Common examples of lists include:
- Online panels, which are databases of people willing to participate in market research in return for pay or prizes.
- Telephone directories.
- Delivery Point IDs, which are lists of all the postal addresses in Australia.
- Lists of customers’ email addresses.
- Lists of people willing to participate in focus groups and depth interviews (these lists are held by recruiters).
Such lists are sometimes referred to as the sample. However, it is important not to confuse this with use of the word sample with its normal meaning (where the normal meaning is respondents that have completed the questionnaire).
Common examples of lists of places where we can find people include:
- Shopping centres.
- Websites’ banner advertisements (e.g., “click here to earn money”).
- List of telephone prefixes (which can be used to randomly generate phone numbers).
- Suburbs, where face-to-face interviews may knock on, say, every fifth door.
- People that phone in to phone-in-polls run by TV stations.
Checking to see if the list is good
The coverage of a survey refers to the extent to which people in the population (e.g.,consumers in the market) could, potentially, have been included in the study. A challenging aspect of all surveys is that most people are unwilling to participate. This means that all surveys tend to have poor coverage. For example, most surveys are conducted using online panels and around 1% of the population is on these panels.

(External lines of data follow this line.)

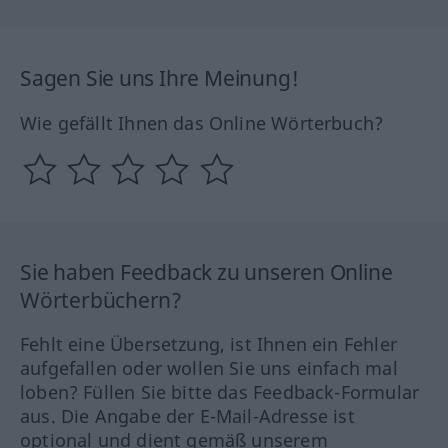
Sagen Sie uns Ihre Meinung!
Wie gefällt Ihnen das Online Wörterbuch?
Sie haben Feedback zu unseren Online
Wörterbüchern?
Fehlt eine Übersetzung, ist Ihnen ein Fehler
aufgefallen oder wollen Sie uns einfach mal
loben? Füllen Sie bitte das Feedback-Formular
aus. Die Angabe der E-Mail-Adresse ist
optional und dient gemäß unserem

Coverage error is error that occurs when the list is not representative of the population in terms of the things being measured. Consider, for example, using an online panel to understand attitudes to the internet. People that do not use the internet will not be on such a panel and, consequently, any online study seeking to understand attitudes to the internet in the general community will be massively biased.

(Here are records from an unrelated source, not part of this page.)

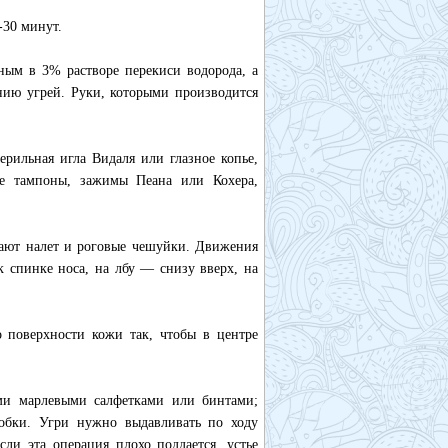
-30 минут.
ным в 3% растворе перекиси водорода, а
нию угрей. Руки, которыми производится
рильная игла Видаля или глазное копье,
ые тампоны, зажимы Пеана или Кохера,
ают налет и роговые чешуйки. Движения
 спинке носа, на лбу — снизу вверх, на
о поверхности кожи так, чтобы в центре
ми марлевыми салфетками или бинтами;
обки. Угри нужно выдавливать по ходу
ли эта операция плохо поддается, устье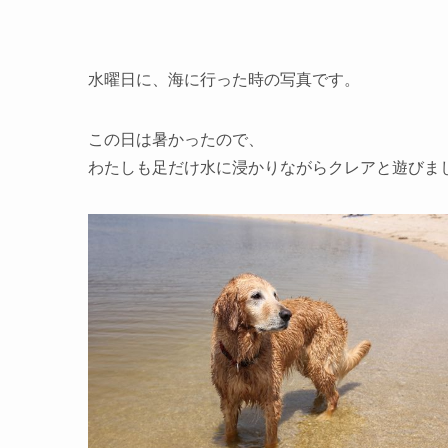
水曜日に、海に行った時の写真です。
この日は暑かったので、
わたしも足だけ水に浸かりながらクレアと遊びま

In an ideal world for research, we would have access to lists containing everybody in the population. This rarely happens in practice. Even companies’ lists of their customers are generally incomplete, due to people having provided incorrect contact details, having changed contact details or having advised the company they do not want to participate in market research. Consequently, when evaluating whether coverage error is a problem for a survey, our focus is not on working out whether the list contains 100% of the population. Rather, our focus is on determining whether the factors that cause somebody to be omitted from a list will be correlated with how the data they would have provided if they had been included. For example, it is problematic to use the a telephone directory as a list if conducting a study of high net worth individuals, as wealthier people are more likely to have unlisted numbers.
Selecting from the list
Often you will not want to attempt to interview everybody on your list. Typically, if you have a large list, the process is:
- Work out your required sample size.
- Take a guess at your response rate, which is the proportion of people that complete an interview relative to the proportion that you invite to the interview. For example, if you invite 10,000 people and 1,000 complete the interview then you have a 10% response rate. It is best to be pessimistic when guessing your response rate.
- Select the required number of people from your list. E.g., if you need 1,000 interviews and your response rate is 10% then you need to select 10,000 people from the list. The process of selecting these people from the list should be random (i.e., it should not favor any particular group of people). A simple way to achieve this outcome is to take, say, every 20th person from your list (where the '20' is adjusted based on the size of the list).
- Such lists are sometimes referred to as the sampling frame.